GPU Affinity Performance One Man's Battle to get Two Operating Systems to run Three Cards

I’ve spent the last few days trying to convince myself that my code is making full use of the hardware available in my box. I’ve got an X58/Core i7 940 system (8 logical cores) with a Quadro FX 550 as the main adapter (monitor attached) and two Quadro FX 5800’s in the second (gpu1) and third (gpu2) slots (no SLI, no monitors). I’m always targeting gpu 1 and/or gpu2 - gpu0 is just for the display.

I’ve tested using 191.78, 191.66, and 186.18 drivers on both Windows XP 64 and Windows 7 64. My app is usually a 32 bit build, except for observation 5, where a 64 bit build fixed a problem.

My application has two image rendering threads that render completely independently (no shared context, etc.). Each thread renders into it’s own offscreen pbuffer context, which is created from a WGL_nv_gpu_affinity context (which is created from a temp window). I think I can take out the pbuffer context and render into the affinity context, but it’s left in so that I can also test with just a pbuffer context created from the temp window. I can also run my application with only one thread, so that I can compare two processes with one thread each or one process with two threads.

I’ve got two test scenes - one has 8M triangles in the view and one has 50K triangles in the view. I’ve tested viewports ranging in size from 2x2 pixels up to 2500x2500 pixels. The scene complexity/viewport sizes were changed around to try to stress fill rate, etc., but none of that really matters for the observations below.

Observations:

  1. On Windows XP 64, GPU affinity works as expected. If I render only one image, the frame rate is about the same with our without affinity. If I render two images without affinity, the frame rate is more than halved. If I render two images with affinity to different cards, the frame rate returns to normal (this is true whether I use one process with two threads or two process with one thread). If I render two images with affinity to one card, the frame rate is more than halved.

  2. On Windows XP 64, if I try to start two processes at the same time, the second one fails to create the affinity context (the call to wglEnumGpusNV fails). If I add a short delay before starting the second process, everything works fine. I guess there’s a mutex in the driver that makes the call from the second process fail, rather than block.

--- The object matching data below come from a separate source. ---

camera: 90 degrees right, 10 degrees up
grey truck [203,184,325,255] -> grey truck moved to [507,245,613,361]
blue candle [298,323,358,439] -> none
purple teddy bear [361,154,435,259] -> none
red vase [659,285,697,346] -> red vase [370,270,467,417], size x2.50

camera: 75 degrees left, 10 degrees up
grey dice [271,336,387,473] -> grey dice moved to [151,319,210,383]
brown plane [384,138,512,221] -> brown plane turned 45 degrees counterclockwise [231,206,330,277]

  3. On Windows XP 64, only one CPU core is used, whether I run one process with two threads or two process with one thread. This is the case regardless of triangle count or viewport size.

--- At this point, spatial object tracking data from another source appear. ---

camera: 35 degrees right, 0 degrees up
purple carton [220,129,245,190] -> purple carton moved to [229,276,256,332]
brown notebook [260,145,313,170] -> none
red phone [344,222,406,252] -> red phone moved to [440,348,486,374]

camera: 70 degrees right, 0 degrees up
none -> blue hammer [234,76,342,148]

Actually, more than one core is used, but the CPU usage for the process never goes over ~13% (with two processes, one is usually 10-12% and the other is 1-3%). If I set the CPU affinity to one core, I actually get a few extra FPS. I also disabled hyperthreading in the BIOS and tested with four logical cores, and CPU usage stayed around 25% (one core).

At first, when I was only testing the multithreaded app, I thought there was some problem with my scene graph that was causing the threads to serialize (even though there are two instances of the scene graph, it’s got a few static variables). So I made a test app that just loads up the scene in a display list and just calls the list in a tight loop - no change in CPU usage behavior. I then went on to test two instances of the app with a single thread each and saw that the CPU usage was still limited to one core - that really blew my mind. The only way I could get the app/apps to use two cores was to add a glFinish call to the end of my loop.

All of this makes me think that the driver efficiently coordinates waiting on the hardware across threads and processes. That’s really cool, except for the better part of a day spent trying to figure out why my multithreaded app was only using one core’s worth of CPU.

  1. On Windows 7 64, CPU usage is almost nearly 0%. This is the case with one process or two. Apparently, the driver guys found an even more efficient way of waiting.

However, when I use one process and two threads, the second GPU has really poor performance (i.e. gpu1 = 45 FPS, gpu2 = 7 FPS) If I use two processes, the performance is the same for each GPU (45 FPS).

I did find a way to get the one process/two threads performance where it should be - I added a glFinish to the end of the loop. Now both GPUs give me 45 FPS, but I’m using 13% of the CPU (not 25% like on XP, but I’d like 0% better, like when I use two processes).

  1. On Windows 7 64, once I add the glFinish call, the multithreaded app crashes when the app exits (access violation in nvoglv32.dll). This only happens with a 32 bit build when I run two threads - two 32 bit processes with one thread is OK, and two threads in a 64 bit process is OK.

  2. On Windows 7 64, the “DisplayLessPolicy” and “LimitVideoPresentSources” registry mod that enables CUDA on headless cards, does not enable GPU affinity. I was able to get it to work by forcing Windows to add a display to each GPU in the “Change display settings” control panel (I posted instructions in reply to a question in the NVSG thread). I’m not sure if this is the desired behavior, but it would be nice if the CUDA trick worked for both. Or better yet, add something to the NVidia Control panel? (I’ve noticed that Enable/Disable PhysX tweaks the LimitVideoPresentSources value).